Henryk Nazarczuk: Polnische Kriegsgräber in Deutschland. Eine Topographie des Todes
2005 haben sich Journalisten der Zeitung „Rzeczpospolita” und des Radiosenders „Zet” zur Suche nach dem Grab eines in Essen verstorbenen Aufständischen hinzugesellt. Nach der Veröffentlichung einiger Artikel, ergriffen diejenigen das Wort, die es schon mindestens zehn Jahren früher hätten ergreifen sollen. Zu lesen war: „Wir wussten nichts von dieser Situation und dass es so viele sind”, wie jemand der „Rzeczpospolita” ehrlich sagte, jemand, der dies in erster Linie gewusst haben müsste. Ein Feuerwerk der Ideen entzündete sich: „...wir rufen eine Kommission ins Leben, wir schicken Soldaten und Pfadfinder dorthin, wir stellen Kreuze überall dort auf, wo es möglich sein wird, wir feuern die polnische Diaspora mit höheren finanziellen Zuwendungen an und am besten wäre...“ usw. („Rzeczpospolita”, August 2006).
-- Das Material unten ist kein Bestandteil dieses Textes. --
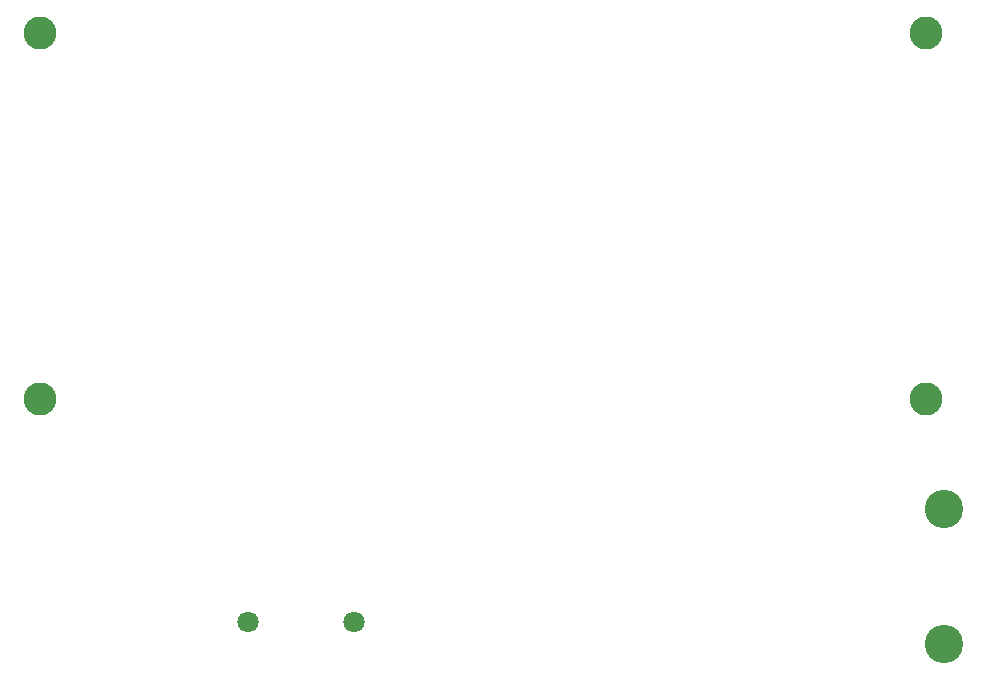
<source format=gbr>
%TF.GenerationSoftware,Altium Limited,Altium Designer,25.1.2 (22)*%
G04 Layer_Color=0*
%FSLAX45Y45*%
%MOMM*%
%TF.SameCoordinates,619A4647-45A5-4391-A3B6-217FFA113737*%
%TF.FilePolarity,Positive*%
%TF.FileFunction,NonPlated,1,2,NPTH,Drill*%
%TF.Part,Single*%
G01*
G75*
%TA.AperFunction,ComponentDrill*%
%ADD118C,2.80000*%
%ADD119C,1.80000*%
%ADD120C,3.25000*%
D118*
X1250000Y6477140D02*
D03*
Y3377140D02*
D03*
X8750000Y6477140D02*
D03*
Y3377140D02*
D03*
D119*
X3909000Y1488000D02*
D03*
X3009000D02*
D03*
D120*
X8907000Y2448140D02*
D03*
Y1305140D02*
D03*
%TF.MD5,aabb0520d5b6e60a16fb4d9da3f3a774*%
M02*

</source>
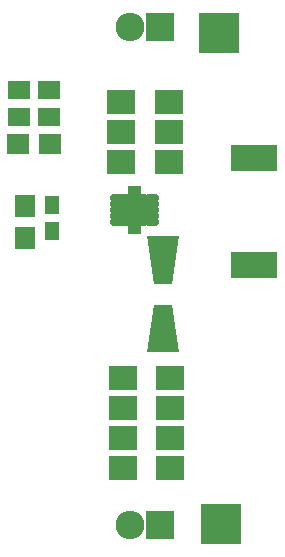
<source format=gts>
G04 #@! TF.FileFunction,Soldermask,Top*
%FSLAX46Y46*%
G04 Gerber Fmt 4.6, Leading zero omitted, Abs format (unit mm)*
G04 Created by KiCad (PCBNEW 0.201508140901+6091~28~ubuntu14.04.1-product) date Thu 05 Nov 2015 06:04:02 AM PST*
%MOMM*%
G01*
G04 APERTURE LIST*
%ADD10C,0.076200*%
%ADD11R,2.400000X2.000000*%
%ADD12R,1.900000X1.650000*%
%ADD13R,4.000000X2.200000*%
%ADD14R,2.432000X2.432000*%
%ADD15O,2.432000X2.432000*%
%ADD16R,3.399740X3.399740*%
%ADD17R,1.900000X1.700000*%
%ADD18R,1.700000X1.900000*%
%ADD19R,1.300000X1.600000*%
%ADD20O,1.250000X0.680000*%
%ADD21R,2.050000X2.800000*%
%ADD22R,0.680000X1.100000*%
%ADD23C,0.800000*%
G04 APERTURE END LIST*
D10*
D11*
X161512000Y-93218000D03*
X157512000Y-93218000D03*
X161512000Y-95758000D03*
X157512000Y-95758000D03*
X161512000Y-98298000D03*
X157512000Y-98298000D03*
D12*
X148864000Y-92202000D03*
X151364000Y-92202000D03*
X148864000Y-94488000D03*
X151364000Y-94488000D03*
D11*
X161639000Y-116586000D03*
X157639000Y-116586000D03*
X161639000Y-119126000D03*
X157639000Y-119126000D03*
X161639000Y-121666000D03*
X157639000Y-121666000D03*
X161639000Y-124206000D03*
X157639000Y-124206000D03*
D10*
G36*
X162385350Y-114375540D02*
X159686650Y-114375540D01*
X160286090Y-110373820D01*
X161785910Y-110373820D01*
X162385350Y-114375540D01*
X162385350Y-114375540D01*
G37*
G36*
X159686650Y-104572460D02*
X162385350Y-104572460D01*
X161785910Y-108574180D01*
X160286090Y-108574180D01*
X159686650Y-104572460D01*
X159686650Y-104572460D01*
G37*
D13*
X168783000Y-97989000D03*
X168783000Y-106989000D03*
D14*
X160782000Y-86868000D03*
D15*
X158242000Y-86868000D03*
D16*
X165785800Y-87401400D03*
X165989000Y-128905000D03*
D14*
X160782000Y-129032000D03*
D15*
X158242000Y-129032000D03*
D17*
X151464000Y-96774000D03*
X148764000Y-96774000D03*
D18*
X149352000Y-104728000D03*
X149352000Y-102028000D03*
D19*
X151638000Y-101897000D03*
X151638000Y-104097000D03*
D20*
X157148000Y-101362000D03*
X157148000Y-101862000D03*
X157148000Y-102362000D03*
X157148000Y-102862000D03*
X157148000Y-103362000D03*
X160098000Y-103362000D03*
X160098000Y-102862000D03*
X160098000Y-102362000D03*
X160098000Y-101862000D03*
X160098000Y-101362000D03*
D21*
X158623000Y-102362000D03*
D22*
X158873000Y-100812000D03*
X158373000Y-100812000D03*
X158873000Y-103912000D03*
X158373000Y-103912000D03*
D23*
X158623000Y-102362000D03*
X159123000Y-103112000D03*
X159123000Y-101612000D03*
X158123000Y-101612000D03*
X158123000Y-103112000D03*
M02*

</source>
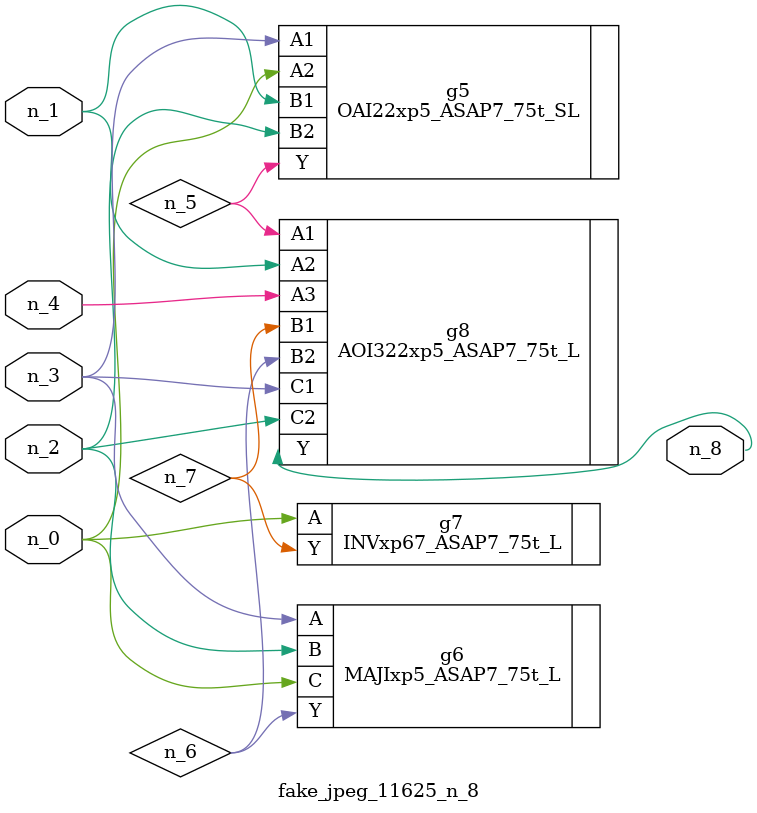
<source format=v>
module fake_jpeg_11625_n_8 (n_3, n_2, n_1, n_0, n_4, n_8);

input n_3;
input n_2;
input n_1;
input n_0;
input n_4;

output n_8;

wire n_6;
wire n_5;
wire n_7;

OAI22xp5_ASAP7_75t_SL g5 ( 
.A1(n_3),
.A2(n_0),
.B1(n_1),
.B2(n_2),
.Y(n_5)
);

MAJIxp5_ASAP7_75t_L g6 ( 
.A(n_3),
.B(n_2),
.C(n_0),
.Y(n_6)
);

INVxp67_ASAP7_75t_L g7 ( 
.A(n_0),
.Y(n_7)
);

AOI322xp5_ASAP7_75t_L g8 ( 
.A1(n_5),
.A2(n_1),
.A3(n_4),
.B1(n_7),
.B2(n_6),
.C1(n_3),
.C2(n_2),
.Y(n_8)
);


endmodule
</source>
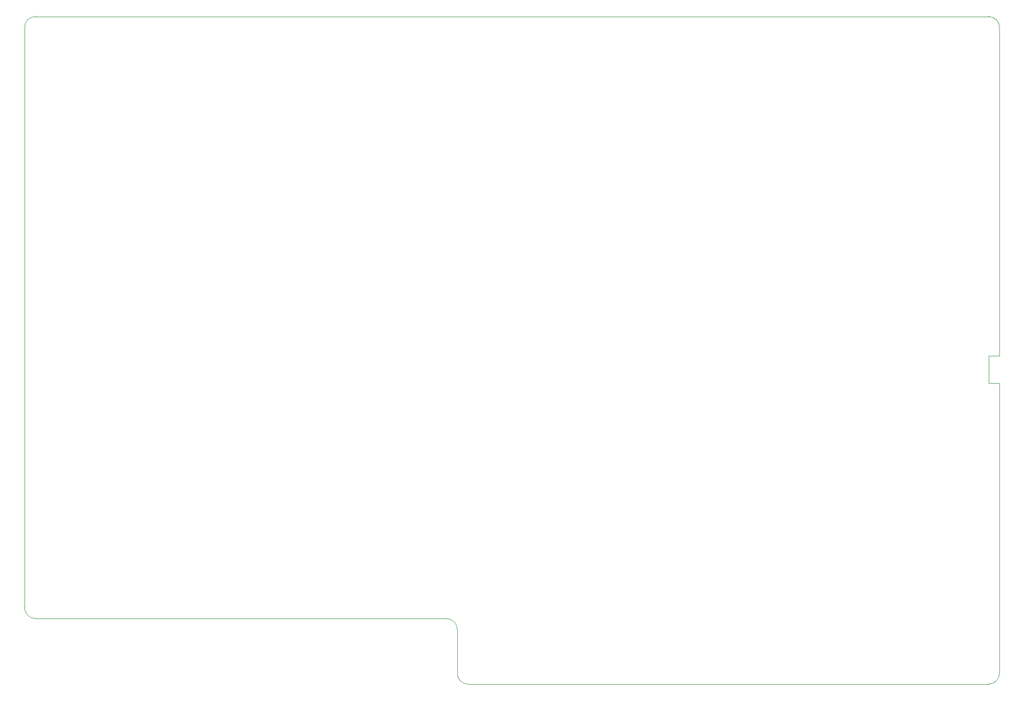
<source format=gm1>
G04 #@! TF.GenerationSoftware,KiCad,Pcbnew,8.0.2*
G04 #@! TF.CreationDate,2024-05-24T13:25:02+01:00*
G04 #@! TF.ProjectId,AudioYM2151V2,41756469-6f59-44d3-9231-353156322e6b,rev?*
G04 #@! TF.SameCoordinates,Original*
G04 #@! TF.FileFunction,Profile,NP*
%FSLAX46Y46*%
G04 Gerber Fmt 4.6, Leading zero omitted, Abs format (unit mm)*
G04 Created by KiCad (PCBNEW 8.0.2) date 2024-05-24 13:25:02*
%MOMM*%
%LPD*%
G01*
G04 APERTURE LIST*
G04 #@! TA.AperFunction,Profile*
%ADD10C,0.050000*%
G04 #@! TD*
G04 APERTURE END LIST*
D10*
X268000000Y-95000000D02*
X270000000Y-95000000D01*
X268000000Y-28000000D02*
X94000000Y-28000000D01*
X173000000Y-150000000D02*
G75*
G02*
X171000000Y-148000000I0J2000000D01*
G01*
X270000000Y-148000000D02*
G75*
G02*
X268000000Y-150000000I-2000000J0D01*
G01*
X268000000Y-28000000D02*
G75*
G02*
X270000000Y-30000000I0J-2000000D01*
G01*
X270000000Y-89990000D02*
X270000000Y-30000000D01*
X270000000Y-89990000D02*
X268000000Y-89990000D01*
X268000000Y-89990000D02*
X268000000Y-95000000D01*
X169000000Y-138000000D02*
G75*
G02*
X171000000Y-140000000I0J-2000000D01*
G01*
X268000000Y-150000000D02*
X173000000Y-150000000D01*
X169000000Y-138000000D02*
X100000000Y-138000000D01*
X270000000Y-95000000D02*
X270000000Y-148000000D01*
X92000000Y-30000000D02*
G75*
G02*
X94000000Y-28000000I2000000J0D01*
G01*
X94000000Y-138000000D02*
X100000000Y-138000000D01*
X92000000Y-30000000D02*
X92000000Y-136000000D01*
X171000000Y-148000000D02*
X171000000Y-140000000D01*
X94000000Y-138000000D02*
G75*
G02*
X92000000Y-136000000I0J2000000D01*
G01*
M02*

</source>
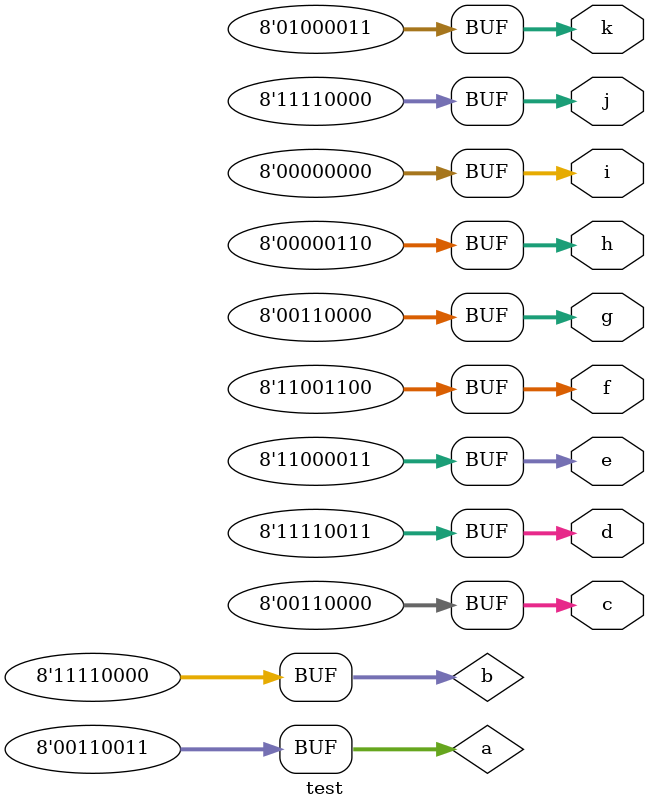
<source format=v>
module test (
    output [7:0] c,d,e,f,g,h,i,j,k
);
   wire [7:0] a,b;
   assign a=8'b0011_0011;
   assign b=8'b1111_0000;
   assign c=a&b;
   assign d=a|b;
   assign e=a^b;
   assign f=~a;
   assign g={a[3:0],b[3:0]};
   assign h=a>>3;
   assign i=&b;
   assign j=(a>b)?a:b;
   assign k=a-b;
endmodule
</source>
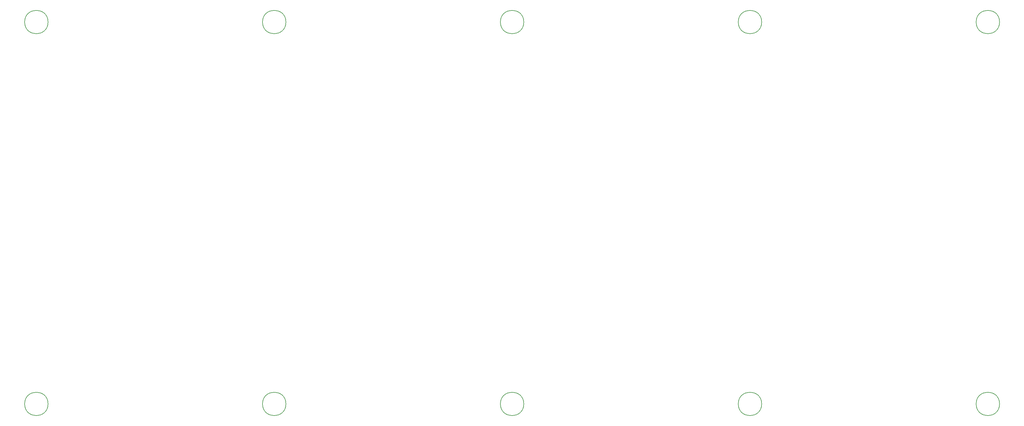
<source format=gbr>
%TF.GenerationSoftware,KiCad,Pcbnew,9.0.7*%
%TF.CreationDate,2026-02-22T19:12:50-05:00*%
%TF.ProjectId,Episode4,45706973-6f64-4653-942e-6b696361645f,2*%
%TF.SameCoordinates,Original*%
%TF.FileFunction,Other,Comment*%
%FSLAX46Y46*%
G04 Gerber Fmt 4.6, Leading zero omitted, Abs format (unit mm)*
G04 Created by KiCad (PCBNEW 9.0.7) date 2026-02-22 19:12:50*
%MOMM*%
%LPD*%
G01*
G04 APERTURE LIST*
%ADD10C,0.150000*%
G04 APERTURE END LIST*
D10*
%TO.C,H10*%
X294330000Y-120650000D02*
G75*
G02*
X287330000Y-120650000I-3500000J0D01*
G01*
X287330000Y-120650000D02*
G75*
G02*
X294330000Y-120650000I3500000J0D01*
G01*
%TO.C,H2*%
X9850000Y-120650000D02*
G75*
G02*
X2850000Y-120650000I-3500000J0D01*
G01*
X2850000Y-120650000D02*
G75*
G02*
X9850000Y-120650000I3500000J0D01*
G01*
%TO.C,H8*%
X223210000Y-120650000D02*
G75*
G02*
X216210000Y-120650000I-3500000J0D01*
G01*
X216210000Y-120650000D02*
G75*
G02*
X223210000Y-120650000I3500000J0D01*
G01*
%TO.C,H5*%
X152090000Y-6350000D02*
G75*
G02*
X145090000Y-6350000I-3500000J0D01*
G01*
X145090000Y-6350000D02*
G75*
G02*
X152090000Y-6350000I3500000J0D01*
G01*
%TO.C,H3*%
X80970000Y-6350000D02*
G75*
G02*
X73970000Y-6350000I-3500000J0D01*
G01*
X73970000Y-6350000D02*
G75*
G02*
X80970000Y-6350000I3500000J0D01*
G01*
%TO.C,H9*%
X294330000Y-6350000D02*
G75*
G02*
X287330000Y-6350000I-3500000J0D01*
G01*
X287330000Y-6350000D02*
G75*
G02*
X294330000Y-6350000I3500000J0D01*
G01*
%TO.C,H1*%
X9850000Y-6350000D02*
G75*
G02*
X2850000Y-6350000I-3500000J0D01*
G01*
X2850000Y-6350000D02*
G75*
G02*
X9850000Y-6350000I3500000J0D01*
G01*
%TO.C,H4*%
X80970000Y-120650000D02*
G75*
G02*
X73970000Y-120650000I-3500000J0D01*
G01*
X73970000Y-120650000D02*
G75*
G02*
X80970000Y-120650000I3500000J0D01*
G01*
%TO.C,H6*%
X152090000Y-120650000D02*
G75*
G02*
X145090000Y-120650000I-3500000J0D01*
G01*
X145090000Y-120650000D02*
G75*
G02*
X152090000Y-120650000I3500000J0D01*
G01*
%TO.C,H7*%
X223210000Y-6350000D02*
G75*
G02*
X216210000Y-6350000I-3500000J0D01*
G01*
X216210000Y-6350000D02*
G75*
G02*
X223210000Y-6350000I3500000J0D01*
G01*
%TD*%
M02*

</source>
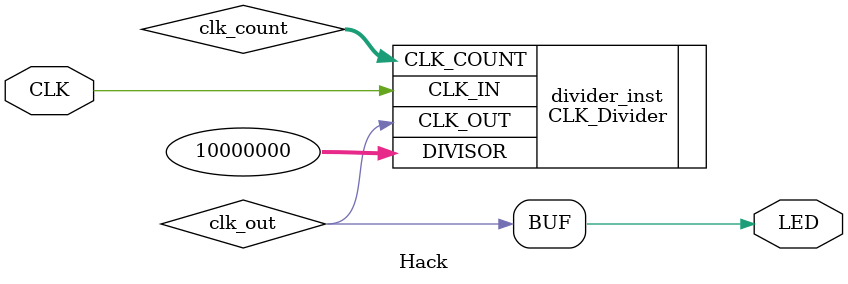
<source format=v>
/**
 * The module Hack is a blinking LED test for GateMate A1 FPGA
 * Blinks a single LED at 1 Hz (toggles every second)
 * It connects the external pins of our FPGA (Hack.ccf)
 * to test basic clock division and LED control
 * 
 * Target: GateMate A1 FPGA on Olimex board
 * Toolchain: OSS CAD Suite
 */
`default_nettype none

`include "../../modules/Nand.v"
`include "../../modules/Not.v"
`include "../../modules/And.v"
`include "../../modules/Or.v"
`include "../../modules/CLK_Divider.v"

module Hack (
    // Clock - GateMate A1 typical clock is 10 MHz on Olimex board
    input wire CLK,

    // GPIO (LED)
    output reg LED
);

    // Internal signals
    wire clk_out;
    wire [31:0] clk_count;

    // Module instantiations
    
    // Divide the input clock frequency by 10 million to get a toggle every second
    // (10 MHz clock / 10,000,000 = 1 Hz)
    CLK_Divider divider_inst (
        .CLK_IN(CLK),
        .DIVISOR(10000000),
        .CLK_OUT(clk_out),
        .CLK_COUNT(clk_count)
    );

    // Combinational logic
    
    // Set the LED to follow the divided clock
    always @(*) begin
        LED = clk_out;
    end

endmodule

</source>
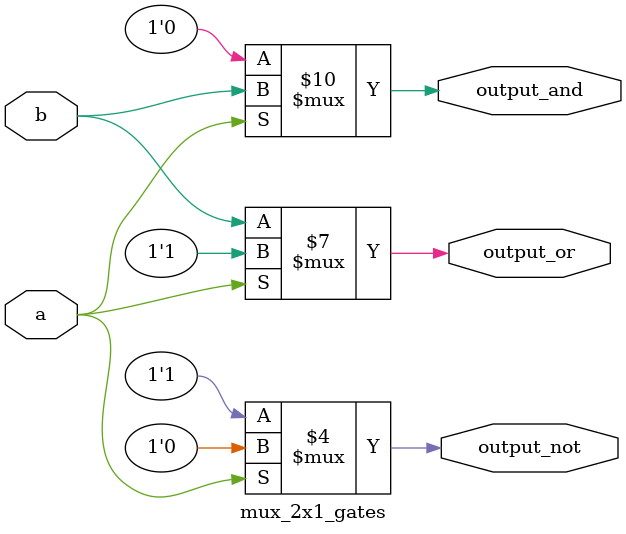
<source format=v>
module mux_2x1_gates(a,b,output_and,output_or,output_not);
   
input a,b;
output reg output_and,output_or,output_not;
  
always @(a,b)
     begin
     
       if(a==1'b0)
         begin
           output_and = 1'b0;
           output_or = b;
           output_not = 1'b1;
         end
     
       else
         begin
            output_and = b;
            output_or = 1'b1;
            output_not = 1'b0;
         end
  end
endmodule

</source>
Die Gräber der Soldaten des Warschauer Aufstands machen nur einen geringen, für mich allerdings den besonders schmerzhaften Teil der gesamten Dokumentation aus. Der Kampf um den verschwundenen Friedhof mit den Gräbern der Aufständischen in Altengrabow, der Mitte der neunziger Jahre begann, ist zwar noch nicht ganz verloren, doch ich bin machtlos angesichts der Realität, dass es einen Friedhof gab und dass es ihn nicht mehr gibt. Hierzu erinnere ich mich an ein Fragment des Gedichtes, das ein junger Aufständischer kurz vor der Kapitulation schrieb (dieses Zitat führe ich auch in meiner Dokumentation im Internet an):
„A historia okłamie nas jutro,
groby nasze wyrówna ktoś obcy... ”[Und die Geschichte lügt uns morgen an,
Fremde ebnen unsere Gräber ein...]
Jetzt, nach dem ich 2016 von „Porta Polonica” den Vorschlag zur Zusammenarbeit bekam, sitze ich etwas „verschreckt” vor meinem Computer, da sich in 30 Jahren sehr viel angesammelt hat. Die ursprüngliche Sammlung von Informationen über die polnischen Kriegsgräber, die wir später als „Dokumentation” bezeichnet haben, entstand dank der Gräber, die ich außerhalb meiner Berufstätigkeit zufällig entdeckte. Sie hat sich dann auf Grund bei Behörden, Organisationen und Verlagen eingeholter Informationen über Standorte, Zahlen und Zustände der Gräber sowie auf Grund von Mitteilungen von Menschen, die uns oft Fotos von einem Friedhof schickten und dazu schrieben: „wir haben einen Spaziergang gemacht und den örtlichen Friedhof besucht, wo wir polnische Kriegsgräber fanden“ weiter entwickelt. Oft hieß es auch: „Wir haben die Fotos, die wir ihnen schicken, gemacht, weil sie Ihnen vielleicht nützlich sein können.” Ja, sie sind sehr nützlich und inzwischen verfüge ich über einen staatlichen Kreis von Briefpartnern. So erreichen mich auch Informationen von Menschen, die mich einmal um Hilfe bei der Suche nach einem Grab oder nach Informationen über die Umstände des Todes eines nahen oder ferneren Verwandten baten. Ich habe hunderte von Briefen beantwortet und unzählige positive Erlebnisse auf der Habenseite verbucht, darunter gefundene Gräber, wie die der Soldaten des Warschauer Aufstands, aber auch Danksagungen mit dem Tenor: ”...wir danken Ihnen dafür, dass Sie in unserer Familie zu einer historische Ordnung verholfen haben”.